2. Doing Instead of Thinking – By getting up and “just doing it” I avoided my typical morning pitfall of overthinking things and getting caught up in my own mind. Most days I find myself drinking coffee (no breakfast) in front of the news and starting the vicious cycle of ruminating over my previous day’s shortfalls, feeling shitty about myself, procrastinating my start on the new day, and back again to ruminating. It’s true what they 

3. Vyvanse – It’s not a magic bullet, and it only works if I balance it with other coping mechanisms like the ones above, but this is the one drug that’s had an immediately noticeable impact on my mood. The test of whether it works for you: if it speeds things up and makes you hyper, you don’t need it, but if it actually slows things down to a manageable pace, it could be a perfect fit for you. 

Food for thought. Tomorrow…an update on what I’ve been up to for the last two years.

Self Care: The canary in the coal mine of crazy

22 Feb

I didn’t brush my teeth last night.

It’s been two days since I showered (but new underwear/socks today).

I haven’t had breakfast or lunch since Wednesday.

Why am I sharing these (some would say too) personal details?  Because one of the first things they teach you in rehab and recovery programs is to start with the basics; start taking care of yourself, really taking care of yourself – daily showers, changing clothes, eating three semi-healthy meals – and the rest will follow.

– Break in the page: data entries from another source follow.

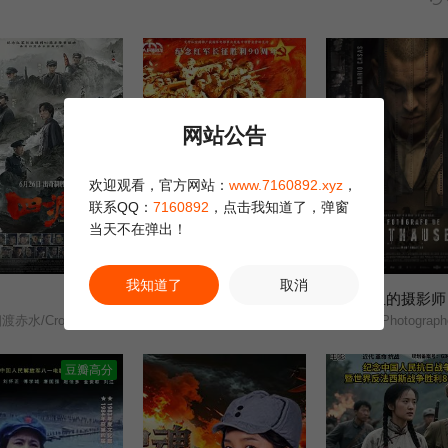
网站公告
欢迎观看，官方网站：
www.7160892.xyz
，
联系QQ：
7160892
，点击我知道了，弹窗
当天不在弹出！
更新TC
HD国语
我知道了
取消
浴血困牛山
集中营里的摄影师
6.0
1.0
渡赤水/Crossing/
Blood-Spattered Cliff/
The Photographer of Maut
豆瓣高分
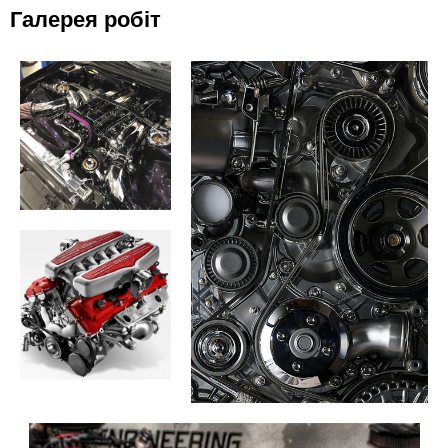
Галерея робіт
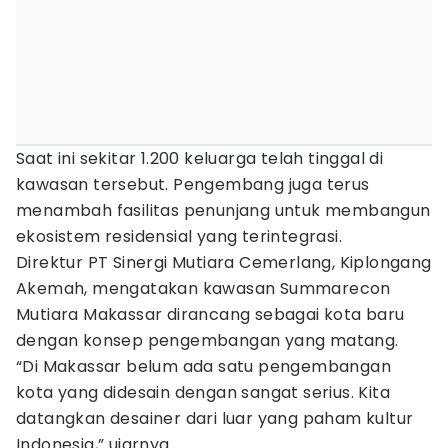
Saat ini sekitar 1.200 keluarga telah tinggal di
kawasan tersebut. Pengembang juga terus
menambah fasilitas penunjang untuk membangun
ekosistem residensial yang terintegrasi.
Direktur PT Sinergi Mutiara Cemerlang, Kiplongang
Akemah, mengatakan kawasan Summarecon
Mutiara Makassar dirancang sebagai kota baru
dengan konsep pengembangan yang matang.
“Di Makassar belum ada satu pengembangan
kota yang didesain dengan sangat serius. Kita
datangkan desainer dari luar yang paham kultur
Indonesia,” ujarnya.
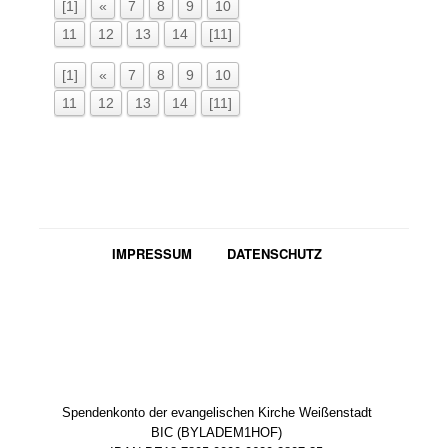
[1]
«
7
8
9
10
11
12
13
14
[11]
[1]
«
7
8
9
10
11
12
13
14
[11]
IMPRESSUM
DATENSCHUTZ
Spendenkonto der evangelischen Kirche Weißenstadt
BIC (BYLADEM1HOF)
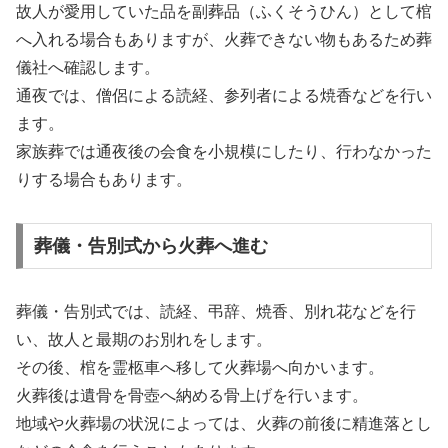
故人が愛用していた品を副葬品（ふくそうひん）として棺
へ入れる場合もありますが、火葬できない物もあるため葬
儀社へ確認します。
通夜では、僧侶による読経、参列者による焼香などを行い
ます。
家族葬では通夜後の会食を小規模にしたり、行わなかった
りする場合もあります。
葬儀・告別式から火葬へ進む
葬儀・告別式では、読経、弔辞、焼香、別れ花などを行
い、故人と最期のお別れをします。
その後、棺を霊柩車へ移して火葬場へ向かいます。
火葬後は遺骨を骨壺へ納める骨上げを行います。
地域や火葬場の状況によっては、火葬の前後に精進落とし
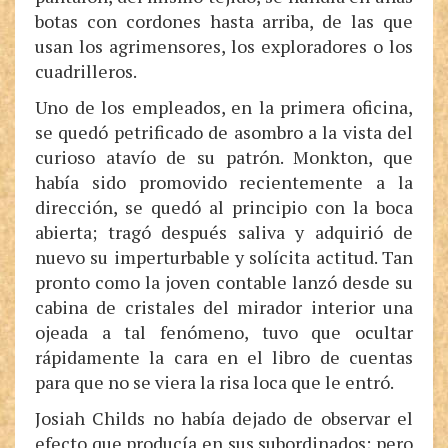
botas con cordones hasta arriba, de las que
usan los agrimensores, los exploradores o los
cuadrilleros.
Uno de los empleados, en la primera oficina,
se quedó petrificado de asombro a la vista del
curioso atavío de su patrón. Monkton, que
había sido promovido recientemente a la
dirección, se quedó al principio con la boca
abierta; tragó después saliva y adquirió de
nuevo su imperturbable y solícita actitud. Tan
pronto como la joven contable lanzó desde su
cabina de cristales del mirador interior una
ojeada a tal fenómeno, tuvo que ocultar
rápidamente la cara en el libro de cuentas
para que no se viera la risa loca que le entró.
Josiah Childs no había dejado de observar el
efecto que producía en sus subordinados; pero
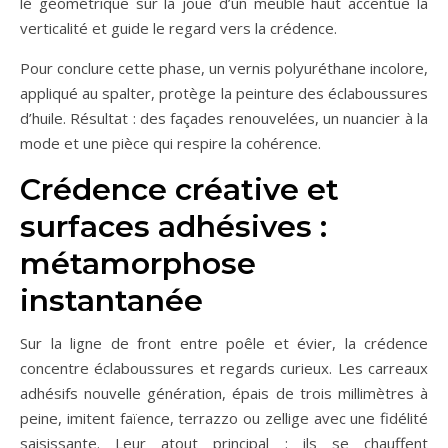
lé géométrique sur la joue d’un meuble haut accentue la
verticalité et guide le regard vers la crédence.
Pour conclure cette phase, un vernis polyuréthane incolore,
appliqué au spalter, protège la peinture des éclaboussures
d’huile. Résultat : des façades renouvelées, un nuancier à la
mode et une pièce qui respire la cohérence.
Crédence créative et
surfaces adhésives :
métamorphose
instantanée
Sur la ligne de front entre poêle et évier, la crédence
concentre éclaboussures et regards curieux. Les carreaux
adhésifs nouvelle génération, épais de trois millimètres à
peine, imitent faïence, terrazzo ou zellige avec une fidélité
saisissante. Leur atout principal : ils se chauffent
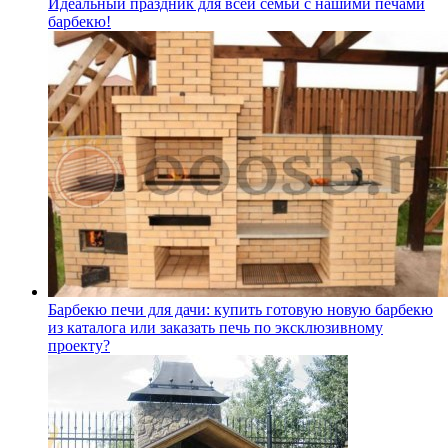
Идеальный праздник для всей семьи с нашими печами
барбекю!
Барбекю печи для дачи: купить готовую новую барбекю
из каталога или заказать печь по эксклюзивному
проекту?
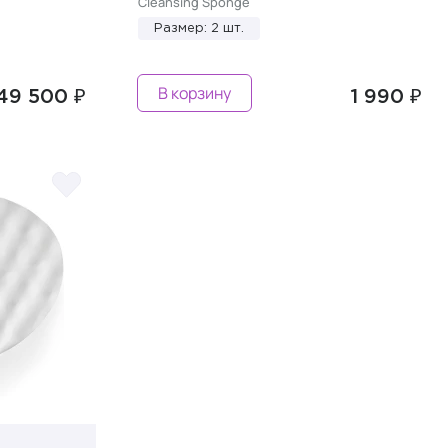
Cleansing Sponge
Размер: 2 шт.
В корзину
49 500 ₽
1 990 ₽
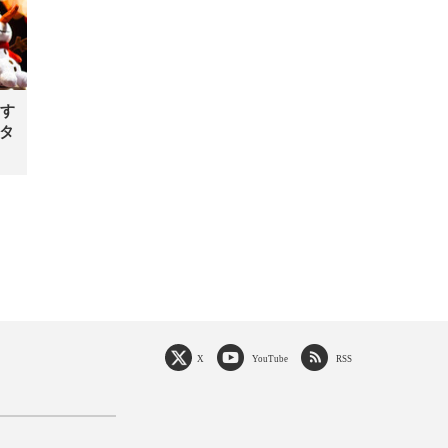
す
タ
X
YouTube
RSS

In my experience, it works.

I’ve also found a corollary to this approach; that signs of self care neglect should be seen as an early warning system, a canary in the coal mine of your mind. I’ve had my own experiences, and heard many more at church, when a harsh slide in mood – or substance relapse – follows on the heels of letting even a few self care habits slide.

At least I’m in new clothes today.  And I’m seeing a baby tomorrow so I’ve got to shower before then.

Anxiety peaking as long weekend ends

17 Feb

My wife’s at the wheel as we make our final approach back into the city from the long weekend away. I’m in the passenger seat, teeth clenched in a mild panic attack as I think of the weekend behind us and the week that lays ahead.

It doesn’t help that we’ve spent 12 hours in the car over the last three days, or that I’ve been totally out of any routine.

I know, welcome to the real world, right? Nobody likes going back to work after a long weekend. But that’s life. Suck it up buttercup.

Well, it’s just not that easy when you’re crazy. For every day I’m away from my routine – during which my meds, meals and more can go untouched – it takes me at least as many to get back into it.

While tomorrow morning may bring a harsh return to reality for most, I fear with near certainty it will bring me a harsher, overwhelming return to anxiety. That I feel this way already almost makes it a forgone conclusion, another self-fulfilling prophecy.